**Условие задания**
Перепишите только фрагмент, который открывается строкой с «и материального положения» и закрывается строкой с «гиона. Ежедневно добавляются», обе включительно. Замените в нем «новые» на «свежие» и ничего больше не меняйте.

Постраничное извлечение текста:
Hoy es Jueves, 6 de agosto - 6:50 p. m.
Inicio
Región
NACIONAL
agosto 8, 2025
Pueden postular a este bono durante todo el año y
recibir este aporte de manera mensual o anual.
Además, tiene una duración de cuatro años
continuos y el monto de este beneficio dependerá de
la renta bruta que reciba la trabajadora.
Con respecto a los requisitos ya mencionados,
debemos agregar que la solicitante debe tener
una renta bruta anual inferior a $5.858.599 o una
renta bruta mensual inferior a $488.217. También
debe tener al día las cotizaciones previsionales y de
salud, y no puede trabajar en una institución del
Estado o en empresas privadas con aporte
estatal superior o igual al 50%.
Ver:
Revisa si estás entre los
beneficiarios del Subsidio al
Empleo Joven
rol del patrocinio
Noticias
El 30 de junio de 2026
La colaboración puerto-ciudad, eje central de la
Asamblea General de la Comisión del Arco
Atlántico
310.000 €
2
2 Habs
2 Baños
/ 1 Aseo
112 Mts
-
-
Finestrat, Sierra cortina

* * *

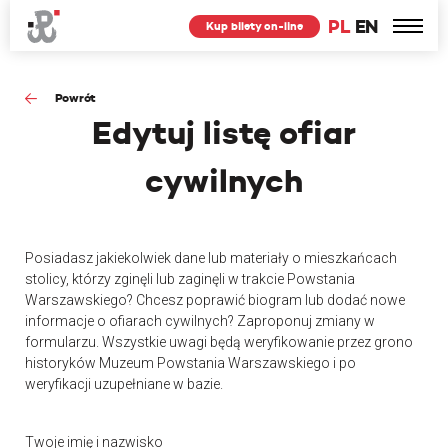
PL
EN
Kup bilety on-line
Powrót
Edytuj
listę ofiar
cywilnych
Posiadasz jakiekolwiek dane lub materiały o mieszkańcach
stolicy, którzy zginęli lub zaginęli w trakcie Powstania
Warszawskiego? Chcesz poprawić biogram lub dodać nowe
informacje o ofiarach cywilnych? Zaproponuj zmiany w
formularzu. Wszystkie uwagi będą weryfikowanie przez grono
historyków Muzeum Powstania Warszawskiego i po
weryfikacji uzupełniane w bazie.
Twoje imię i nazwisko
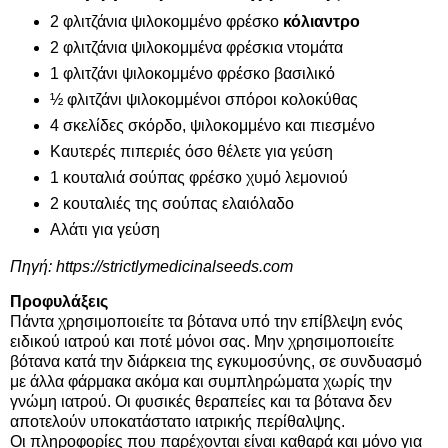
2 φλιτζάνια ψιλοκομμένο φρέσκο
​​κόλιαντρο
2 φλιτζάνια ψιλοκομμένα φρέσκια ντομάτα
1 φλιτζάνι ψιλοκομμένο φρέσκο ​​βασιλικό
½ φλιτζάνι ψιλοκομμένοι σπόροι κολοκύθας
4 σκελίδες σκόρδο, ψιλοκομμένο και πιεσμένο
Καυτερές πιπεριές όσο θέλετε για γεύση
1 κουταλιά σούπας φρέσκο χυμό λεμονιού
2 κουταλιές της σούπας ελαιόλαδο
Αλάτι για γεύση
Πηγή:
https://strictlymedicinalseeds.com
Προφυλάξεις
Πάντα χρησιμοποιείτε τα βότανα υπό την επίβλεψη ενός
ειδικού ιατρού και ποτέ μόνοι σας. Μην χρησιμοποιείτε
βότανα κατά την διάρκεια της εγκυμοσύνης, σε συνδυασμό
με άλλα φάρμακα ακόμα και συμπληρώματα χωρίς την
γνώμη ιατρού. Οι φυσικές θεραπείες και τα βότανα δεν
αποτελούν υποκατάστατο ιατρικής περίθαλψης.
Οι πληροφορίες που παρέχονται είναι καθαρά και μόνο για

* * *

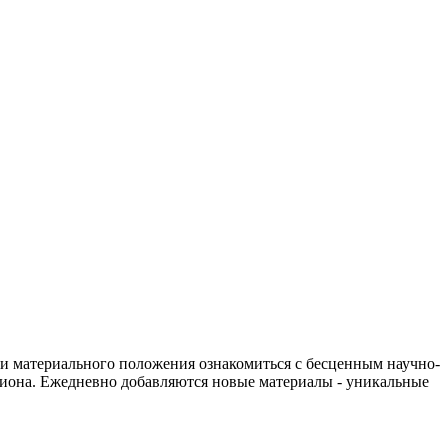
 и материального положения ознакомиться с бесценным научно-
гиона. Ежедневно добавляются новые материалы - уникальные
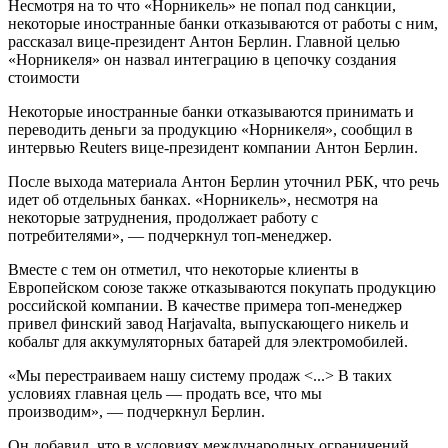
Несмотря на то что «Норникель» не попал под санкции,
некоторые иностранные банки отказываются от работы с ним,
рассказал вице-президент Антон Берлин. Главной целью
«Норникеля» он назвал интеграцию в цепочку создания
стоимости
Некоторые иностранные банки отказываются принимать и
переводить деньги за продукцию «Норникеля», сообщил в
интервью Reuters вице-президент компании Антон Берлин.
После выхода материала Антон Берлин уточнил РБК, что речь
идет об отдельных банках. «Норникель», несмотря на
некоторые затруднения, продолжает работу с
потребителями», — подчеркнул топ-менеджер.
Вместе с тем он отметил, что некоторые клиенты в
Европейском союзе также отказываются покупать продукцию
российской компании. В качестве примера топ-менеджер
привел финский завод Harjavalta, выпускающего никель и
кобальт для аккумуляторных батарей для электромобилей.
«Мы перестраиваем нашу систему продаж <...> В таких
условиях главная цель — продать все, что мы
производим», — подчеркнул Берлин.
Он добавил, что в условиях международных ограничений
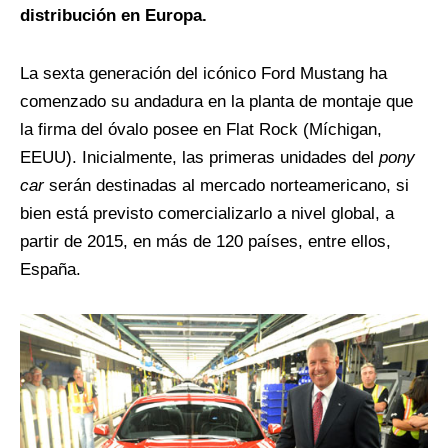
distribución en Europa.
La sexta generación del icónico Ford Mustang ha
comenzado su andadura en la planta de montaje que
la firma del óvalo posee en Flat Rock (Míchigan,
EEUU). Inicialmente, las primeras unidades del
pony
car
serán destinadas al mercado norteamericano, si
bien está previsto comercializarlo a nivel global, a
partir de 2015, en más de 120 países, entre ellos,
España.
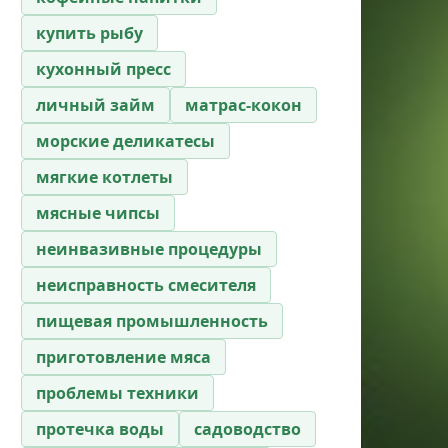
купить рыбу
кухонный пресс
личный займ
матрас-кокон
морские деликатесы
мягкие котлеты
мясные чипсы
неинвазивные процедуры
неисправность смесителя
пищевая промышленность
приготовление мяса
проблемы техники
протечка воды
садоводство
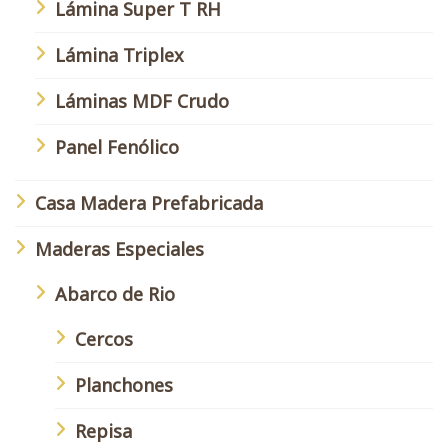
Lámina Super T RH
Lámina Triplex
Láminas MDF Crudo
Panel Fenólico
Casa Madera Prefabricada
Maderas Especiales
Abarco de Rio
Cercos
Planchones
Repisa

**Результат**
 и материального положения ознакомиться с бесценным научно-
гиона. Ежедневно добавляются свежие материалы - уникальные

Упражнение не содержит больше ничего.